Ora, a vergontea de troncos ou cepos taes não podia sair de compleição tão fina e delicada, como se usa liberalmente com as heroinas dos romances.
As feições de Carlota eram sêccas e trigueiras; mas a magreza não era de debilidade ou doença. O ligeiro toque de escarlate nas faces era a transparencia de sangue rico de toda a seiva dos dezesete annos. Tinha uma bonita fronte, e abundantes cabellos pretos, que ella enfeitava sem esmêro, mas com desalinhada graça, conservando-os, até essa idade, em tres tranças, que um laço de setim encarnado prendia na cintura em duas roscas. Á custa de importantes admoestações da mãe, Carlota reformou o penteado, em conformidade com a moda, que era ennastrar trancinhas de cabellos em dois grandes corações que ladeavam a cabeça, desde o vertice até ás orelhas, com matiz de lacinhos de varias côres: bonita cousa, antes da restauração das troixas contemporaneas, restauração, digo, porque as malas, no cucuruto da cabeça, começavam a decair do gosto em 1806.
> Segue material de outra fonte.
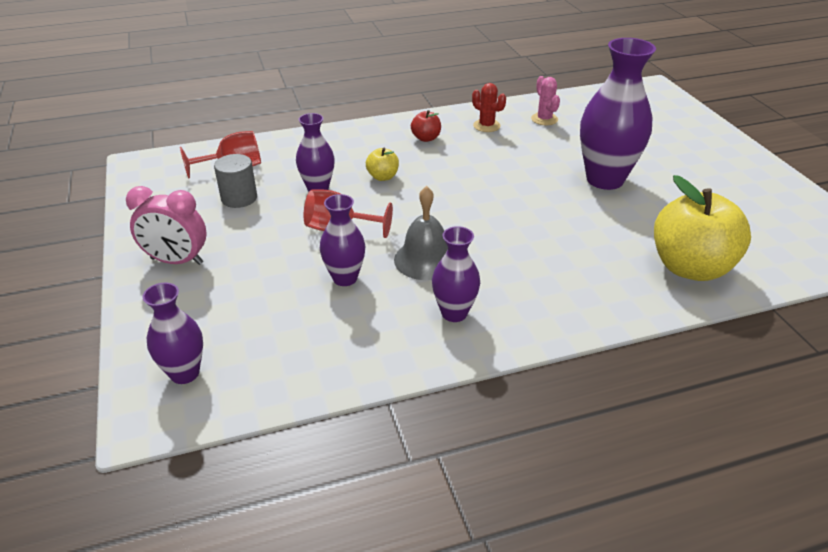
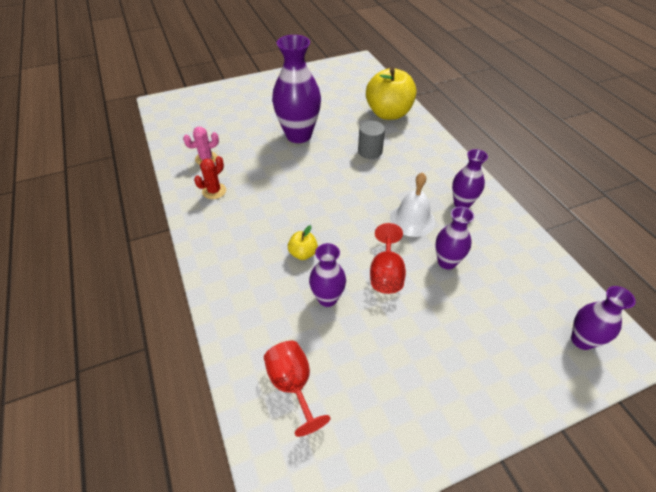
camera: 95 degrees left, 10 degrees up
(177, 261) = (463, 390): pink clock -> none
(239, 198) = (352, 363): grey cylinder -> grey cylinder (370, 151)
(425, 259) = (412, 220): grey bell -> white bell
(426, 138) = (234, 229): red apple -> none

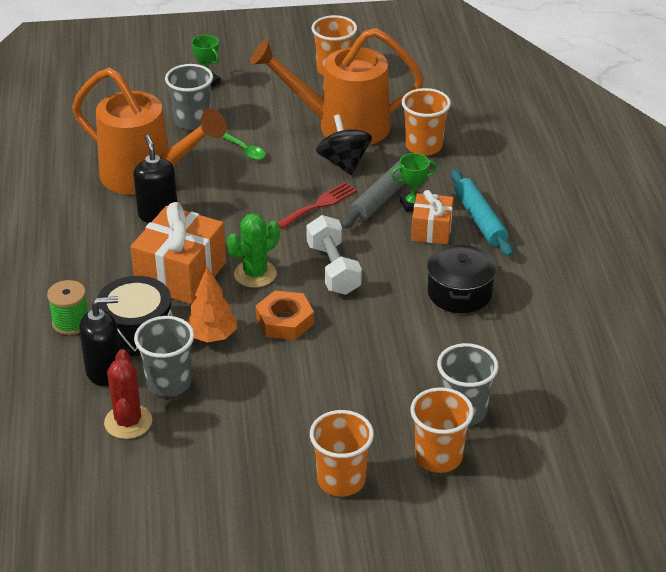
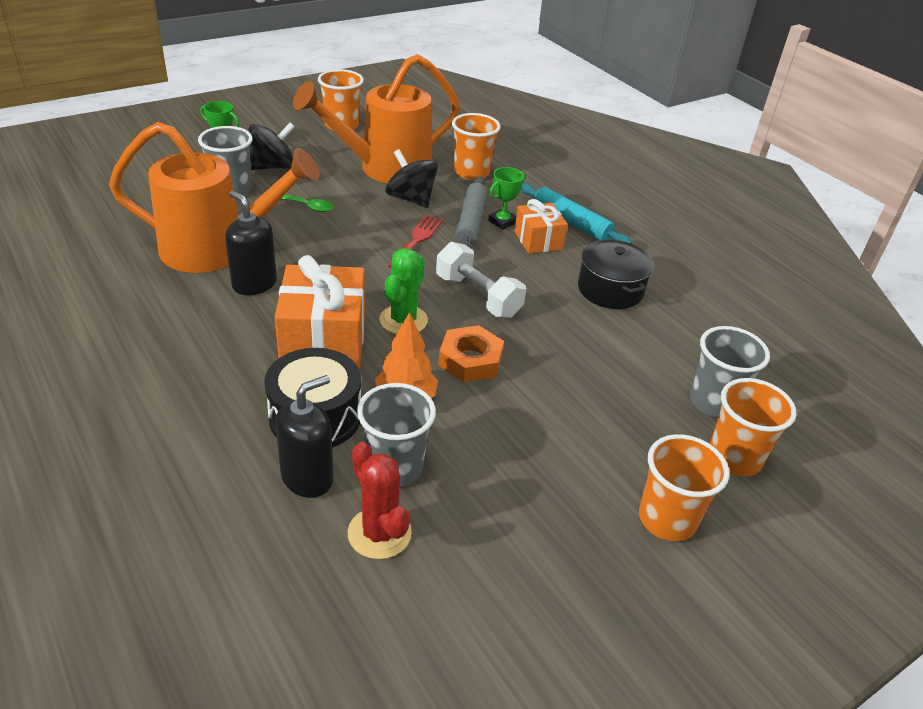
camera: 30 degrees left, 0 degrees up
(71, 322) = (226, 430): green spool -> none
(241, 104) = (273, 167): none -> black spinning top

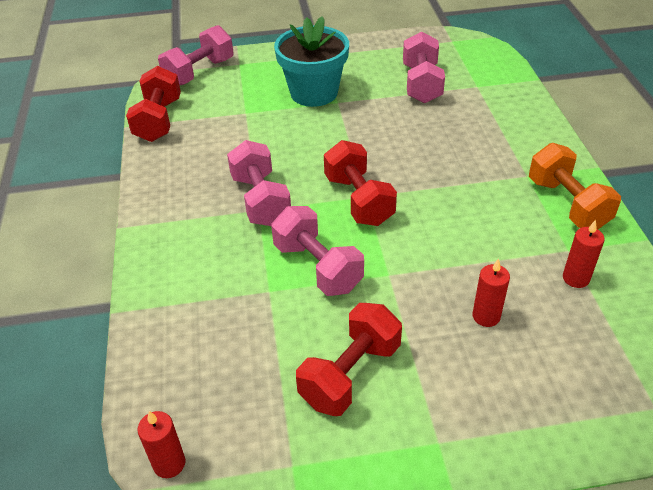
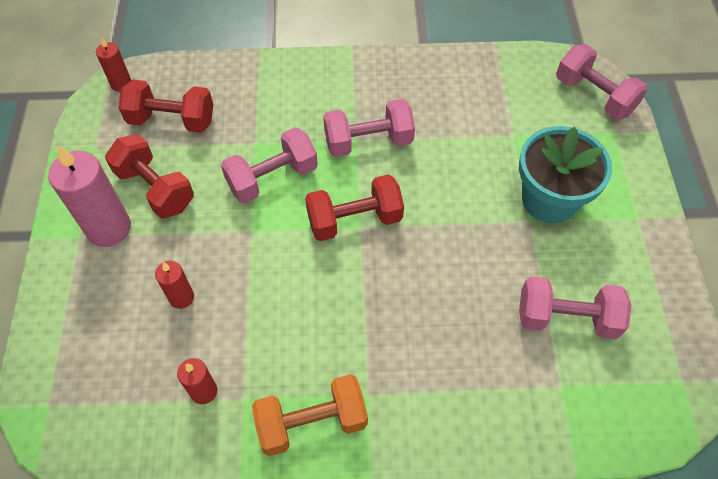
camera: 95 degrees right, 15 degrees up
(158, 120) = (503, 65): red dumbbell -> red dumbbell (172, 120)
(418, 410) = (109, 228): none -> pink candle

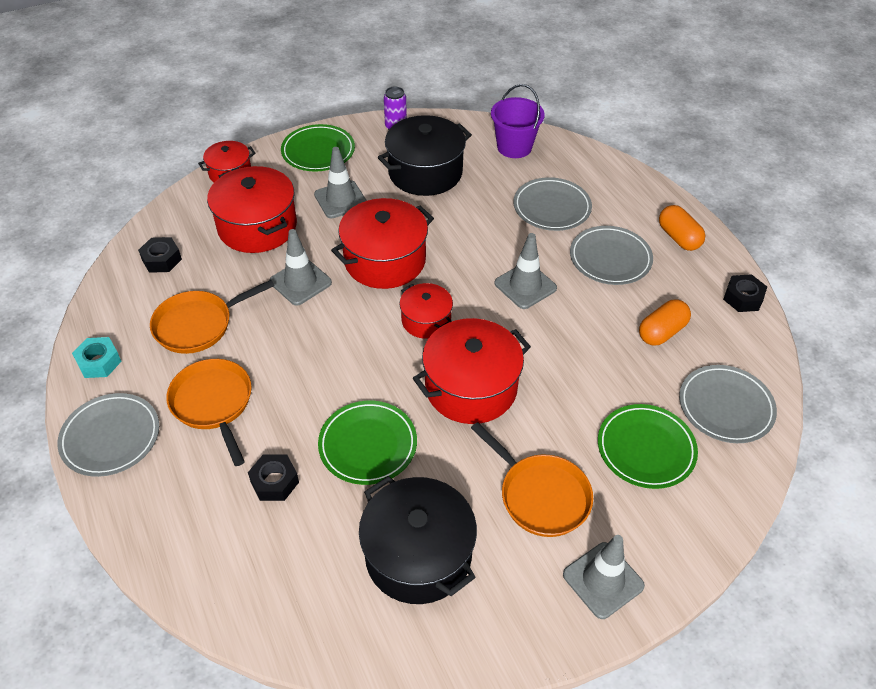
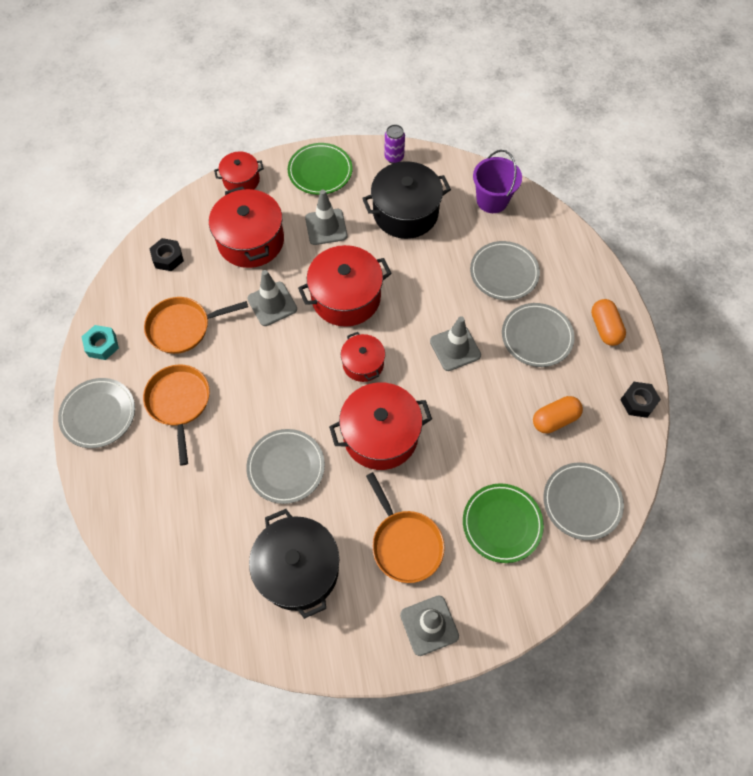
camera: 15 degrees right, 15 degrees up
(274, 482) = (209, 482): black nut -> none
(368, 445) = (286, 467): green plate -> grey plate

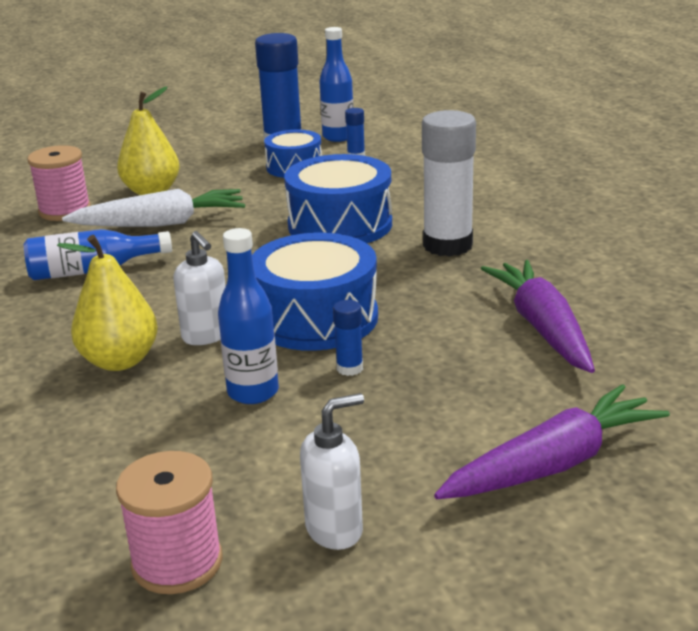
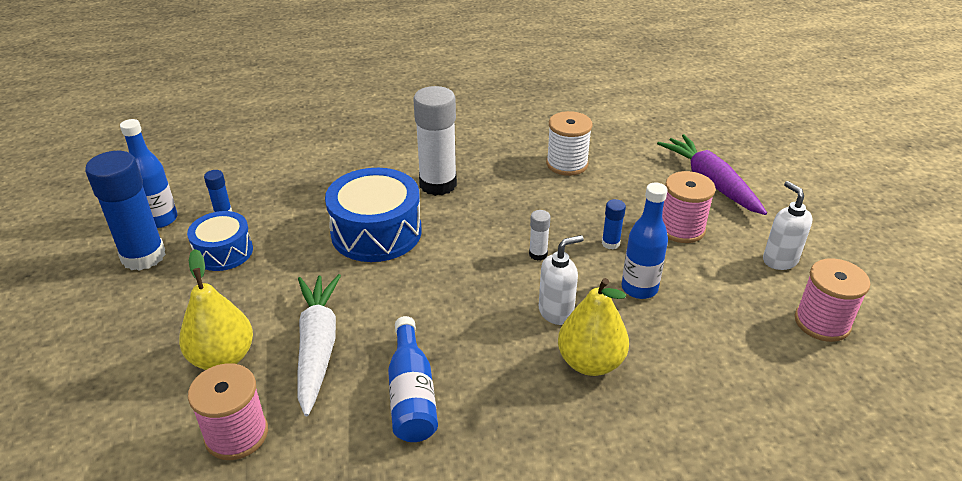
camera: 85 degrees left, 10 degrees up
(316, 318) = (538, 254): blue drum -> white glue stick
(401, 429) = (681, 229): none -> pink spool
(542, 327) = (567, 164): purple carrot -> white spool

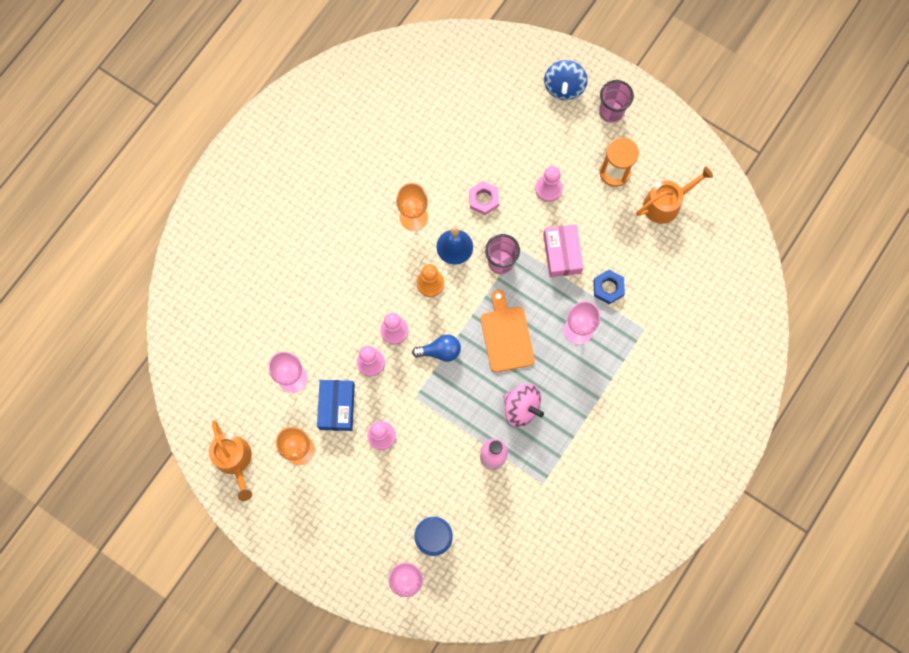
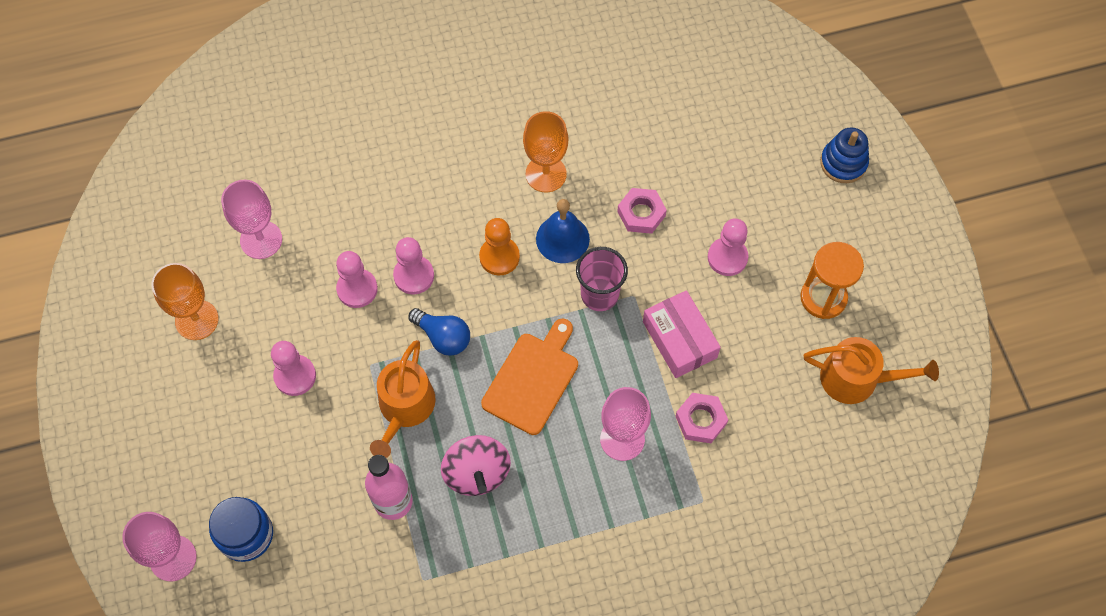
camera: 40 degrees right, 10 degrees down
(234, 460) = (122, 276): orange watering can -> orange watering can (404, 408)
(337, 407) = (277, 307): blue box -> none
(562, 253) = (679, 339): pink box -> pink box turned 60 degrees counterclockwise
(564, 87) = (843, 163): blue spinning top -> blue stacking toy
(608, 288) = (701, 420): blue nut -> pink nut
(611, 112) = (877, 229): pink cup -> none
O que fazia engraçadissima Carlota eram as espessas sobrancelhas, que formavam apenas um crescente das duas arcadas ciliares: tão imperceptivel era a cisura que as estremava na base do nariz. Bem sabem que olhos costumam ser os que reinam sob tão magnifico docel: grandes, e negros, entre longas pestanas que, ao mais ligeiro languir das palpebras, se ajustavam n'um amortecer de tanta volupia, que mais não podia ser, sem feitiçaria!
Ainda não sei descrever narizes, e por narizes comecei a pintar. O de Carlota era irregular, talvez, ao contrario dos narizes de passaporte: era um nariz adunco, longo de mais para aquelle rosto; mas esta incongruencia, impressionando aos que a viam pela primeira vez, á segunda, não havia que desdenhar-lhe. Singular e desusada era a bôca. Cada commissura ou canto dos labios terminava em dois vincos, um subindo, outro descendo, mas tão pronunciados, que pareciam um permanente riso sardonico, um não sei quê que fazia desconfiar as pessoas menos habituadas á sua convivencia.
Carlota era alta e gentil. Não se affectava para ser garbosa, que lhe sobejava graça e donaire nos naturaes meneios. O braço era incorrecto, fornido de mais em carnes, e de pelle trigueira; a mão longa e magra; e o pé proporcional á corpulenta haste.
Já agora, diga-se o porquê do cuidadoso recato em que a filha do snr. Norberto de Meirelles tinha os braços; não era a grossura do pulso, nem a pujança carnosa do ante-braço; era uma espessa camada de buço, lanugem, ou cabello, que a frenetica menina cerceava desde os quatorze annos, á tesoura, porque as amigas e parentas a aperreavam, chamando-lhe «pelluda».
Basta de materia: fica-se sabendo que não se trata de uma mulher formosa; deram-se, porém, os traços principaes de Carlota, e são esses os que, na maioria dos casos, fascinam, apaixonam e enlouquecem o homem de trinta annos, gasto de queimar incenso ás bellezas correctas, a cuja desanimação de commum accordo se chama «lindeza».
Vejamol-a espiritualmente.
Carlota Angela foi creada com descuidado mimo. Seus paes reviam-se n'ella, desculpavam-lhe todas as perrices, e fariam-a incorregivel, se a natureza se não corregisse a si propria.